In the United States, the National Institute on Aging is the scientific body in charge of making the idea that older people often need years of labor-intensive care toward the end of their lives sound as strange to the health policymakers of the 2040s and 2050s as the idea that many children used to die of smallpox sounds to us.
The NIA, an arm of the National Institutes of Health, conducts and supports research on aging, and on the health of older people. It funds many studies on Alzheimer's disease and other forms of dementia. It also pays for research on other conditions that can force older people to rely heavily on paid caregivers, such as Parkinson's disease and severe arthritis.
The NIA recently summarized the state of dementia research in a "bypass budget," or funding wish list, it sent to the White House and to Congress. In the document, officials talk about some types of research projects that long-term care planners might find very interesting.

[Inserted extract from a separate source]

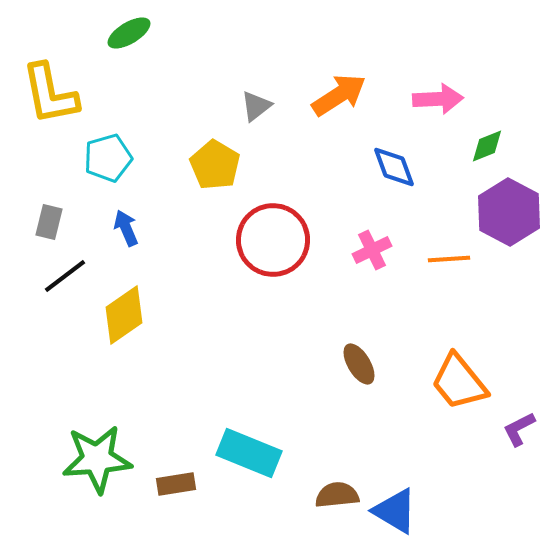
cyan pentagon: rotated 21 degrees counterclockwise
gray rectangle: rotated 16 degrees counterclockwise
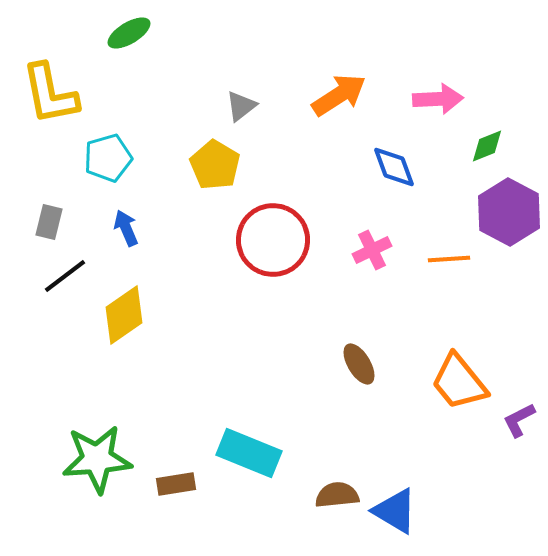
gray triangle: moved 15 px left
purple L-shape: moved 9 px up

Officials talk, for example, about efforts to understand the epidemiology of Alzheimer's disease, or just how many people will eventually have the conditions.
Researchers have already discovered something of obvious value to insurance underwriters: That people who are overweight when they are 50 seem to be noticeably more likely to have Alzheimer's when they are older than other people.
The NIA wants to use some of any extra federal money the NIH gets to pay to put wearable sensors on the participants in existing federal health survey programs, and to supplement the results from questionnaires and quick medical exams with analysis of the participants' genes.
The NIA also wants to expand support for research on the best ways to help people with Alzheimer's stay in their homes, and to develop and improve methods for measuring dementia.
But the part of the bypass budget that seems the most exciting is the description of the Category A projects, or projects dealing with the "molecular pathogenesis and physiology of Alzheimer's disease." Those are the projects that could turn up new information that scientists could use to relegate Alzheimer's disease to the medical history museums.
The most important Category A projects will lead the way for Category C projects, or projects to treatments and preventive measures into actual use.
For a look at five major strategies the NIH funding recipients included in the NIA bypass budget are pursuing, read on:
PICALM proteins might help a brain filter out amyloid plaque proteins. (Image: National Institute on Aging)
1. Using PICALM protein sponges to soak up Alzheimer's wax
One team in the NIA report looked to see whether the PICALM gene really has anything to do with Alzheimer's.
Cancer researchers and diabetes researchers had been running into the gene from time to time since the early 1990s. The authors of a purely statistical study reported in 2009 that the gene also seemed to have a connection with Alzheimer's.
Last year, an NIH-funded team used new tools to figure out why the gene has a connection with Alzheimer's: It seems to be involved with creating protein sponges that pull beta amyloid, the waxy protein that coats the brain cells of people with Alzheimer's disease, out of the brain.
Researchers now want to see if putting more PICALM protein sponges in the brain helps people with Alzheimer's disease function better.
Today, scientists can use cheap, fast DNA sequencers to detect and track the microbes hidden in people's bodies. (Image: Thinkstock)
2. Looking at sneaky microbes
In the past, scientists who wanted to study how bacteria, viruses and other microbes affect human health usually had to figure out how to see the microbes with a microscope in a lab, and, in many cases, had to figure out how to grow the microbes in a lab.
Many of those microbes were hard to find, hard to see with a microscope and hard to culture in a petri dish.
Scientists now have a new strategy: They can use the same gene sequencers that help them read people's chromosomes, or the strands of DNA that serve as people's software, to read the DNA of any microbes that happen to be inside people's bodies.
Scientists are discovering that the microbiomes, or collections of microbes, inside people's bodies vary dramatically from person to person and seem to have a big but complicated relationship with health.
The NIH is already funding studies that use gene sequencing machines to identify human genes that might have something to do with Alzheimer's.